# Looking for advice to get started with my soap business



## ShelleyW (Aug 12, 2013)

I am ready to venture into selling my M&P creations.  Does anyone want to share some advice?  What worked and what didn't?  I am so excited to get going but am not sure where to start.
Thanks!


----------



## lsg (Aug 12, 2013)

You might check on the resource pages found at Wholesale Supplies Plus and Brambleberry.


----------



## heartsong (Aug 12, 2013)

we also have 3 separate business forums here...I would suggest reading some of the many, many posts there...these are people with active businesses on the "front lines." 

http://www.soapmakingforum.com/

that is indeed a very general question with acres and acres of answers...how are you going to market & sell? online or craft markets? or contract private label? have you got a name and business plan? what is your "theme?" who are you target customers? 

if you sell online, have you factored in the cost of shipping? 

have you checked thru your insurance carrier for product liability insurance? is there any zoning restrictions where you live?

:smile: and we're just beginning to scratch the surface...


----------



## SoapMakingAdvice (Aug 13, 2013)

Hi ShellyW, just an idea but I think a good first step is to put together a consistent label and 'brand' for your soaps and try selling at a local market, this will not only help spread the word in your local community but also give you some ideas on what people are looking for, what ideas are more (or less) appealing, etc. you might also be able to convince a few stallholders to put a display of your soaps on sale as well, for a small commission. 

Good luck!


Sent from my iPod touch using Soap Making app. 
My blog: http://soapmakingadvice.com


----------



## ShelleyW (Aug 13, 2013)

Thank you for the replies.  I will check out the other pages on this forum to get an idea of what work needs to be done to get me off and running.


----------



## PeacefulMom (Aug 13, 2013)

I found that small artisanal businesses will often welcome a small display if you offer it and if you pitch them a reasonable commission! Try antique stores and small individual boutiques. I can't comment on trade shows or flea markets since I live in an area where there isn't much English spoken (I'd have difficulty being my own salesperson!) Best of luck to you, it's wonderful to create your own income


----------



## lisamaliga (Aug 15, 2013)

Decide WHERE you'll sell your soaps. Will you only sell online? Or will you go to your local farmer's market, crafts fairs, and retail stores?


----------



## Stinkydancer (Aug 15, 2013)

lisamaliga said:


> Decide WHERE you'll sell your soaps. Will you only sell online? Or will you go to your local farmer's market, crafts fairs, and retail stores?



This exactly should be your first step with insurance a close second. I would say branding comes third.
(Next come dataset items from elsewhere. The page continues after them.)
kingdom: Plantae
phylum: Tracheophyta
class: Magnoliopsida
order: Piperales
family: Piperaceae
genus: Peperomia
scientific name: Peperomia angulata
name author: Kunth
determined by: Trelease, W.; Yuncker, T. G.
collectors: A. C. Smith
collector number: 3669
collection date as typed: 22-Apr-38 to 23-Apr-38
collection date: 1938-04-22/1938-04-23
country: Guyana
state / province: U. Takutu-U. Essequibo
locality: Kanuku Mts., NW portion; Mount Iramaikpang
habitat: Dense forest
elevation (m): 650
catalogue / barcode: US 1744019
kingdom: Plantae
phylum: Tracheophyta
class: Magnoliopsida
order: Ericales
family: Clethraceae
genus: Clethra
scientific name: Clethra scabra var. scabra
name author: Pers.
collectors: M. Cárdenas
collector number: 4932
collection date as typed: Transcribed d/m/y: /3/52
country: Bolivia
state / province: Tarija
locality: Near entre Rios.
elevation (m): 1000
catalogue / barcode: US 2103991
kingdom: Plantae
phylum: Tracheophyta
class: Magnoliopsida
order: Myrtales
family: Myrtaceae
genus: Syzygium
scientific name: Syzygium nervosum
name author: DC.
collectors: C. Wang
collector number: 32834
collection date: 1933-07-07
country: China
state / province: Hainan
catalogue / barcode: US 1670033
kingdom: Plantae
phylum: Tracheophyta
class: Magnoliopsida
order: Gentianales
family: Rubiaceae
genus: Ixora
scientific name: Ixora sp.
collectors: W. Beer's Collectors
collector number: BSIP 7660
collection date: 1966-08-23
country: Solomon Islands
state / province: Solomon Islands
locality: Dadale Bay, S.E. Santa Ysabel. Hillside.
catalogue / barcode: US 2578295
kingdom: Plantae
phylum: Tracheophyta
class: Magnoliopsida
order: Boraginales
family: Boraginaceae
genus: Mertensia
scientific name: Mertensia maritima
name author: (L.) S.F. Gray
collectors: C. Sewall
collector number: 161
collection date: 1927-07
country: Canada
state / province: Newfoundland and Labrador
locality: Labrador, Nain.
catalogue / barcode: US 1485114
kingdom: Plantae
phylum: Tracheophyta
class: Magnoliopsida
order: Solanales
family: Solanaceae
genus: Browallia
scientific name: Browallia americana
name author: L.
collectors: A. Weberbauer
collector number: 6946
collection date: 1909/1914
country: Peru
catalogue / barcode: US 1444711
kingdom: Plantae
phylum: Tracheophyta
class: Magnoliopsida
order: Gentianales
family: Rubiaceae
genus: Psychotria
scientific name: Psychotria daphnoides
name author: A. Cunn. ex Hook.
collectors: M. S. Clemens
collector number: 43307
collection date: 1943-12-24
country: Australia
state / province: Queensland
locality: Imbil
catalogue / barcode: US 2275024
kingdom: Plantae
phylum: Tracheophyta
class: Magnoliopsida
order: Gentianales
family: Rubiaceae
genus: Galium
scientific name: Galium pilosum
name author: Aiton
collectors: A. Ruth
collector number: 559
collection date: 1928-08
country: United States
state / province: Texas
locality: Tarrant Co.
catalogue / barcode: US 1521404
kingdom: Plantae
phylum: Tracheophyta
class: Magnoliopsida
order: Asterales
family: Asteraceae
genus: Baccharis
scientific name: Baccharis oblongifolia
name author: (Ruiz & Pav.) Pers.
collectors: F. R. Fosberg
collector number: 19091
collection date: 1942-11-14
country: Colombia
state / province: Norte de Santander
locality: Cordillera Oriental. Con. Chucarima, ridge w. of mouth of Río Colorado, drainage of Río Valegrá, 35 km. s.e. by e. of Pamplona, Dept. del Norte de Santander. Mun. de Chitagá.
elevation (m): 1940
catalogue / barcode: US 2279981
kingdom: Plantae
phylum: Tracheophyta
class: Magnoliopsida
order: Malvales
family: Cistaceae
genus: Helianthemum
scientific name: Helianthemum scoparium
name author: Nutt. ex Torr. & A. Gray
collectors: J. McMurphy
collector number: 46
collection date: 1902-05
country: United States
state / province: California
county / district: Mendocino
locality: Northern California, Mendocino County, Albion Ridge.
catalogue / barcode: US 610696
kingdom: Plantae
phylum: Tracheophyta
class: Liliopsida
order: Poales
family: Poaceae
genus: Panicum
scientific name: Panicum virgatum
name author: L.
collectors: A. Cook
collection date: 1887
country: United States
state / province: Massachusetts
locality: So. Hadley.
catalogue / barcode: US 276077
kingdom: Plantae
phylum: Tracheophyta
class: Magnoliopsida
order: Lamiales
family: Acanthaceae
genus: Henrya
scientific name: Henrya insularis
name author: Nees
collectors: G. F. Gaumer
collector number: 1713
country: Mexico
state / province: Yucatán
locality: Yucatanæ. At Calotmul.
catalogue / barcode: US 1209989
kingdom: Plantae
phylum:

I didn't really know the importance of this until I worked with my graphic designer.
There are a lot of factors that come into play when having your own business and so many things to consider including who is in your market, who is your competition, what makes your products so special compared to the next guy who is doing the same thing....

Good luck on your business- it is what you make it which is the hardest lesson to learn.:grin:


----------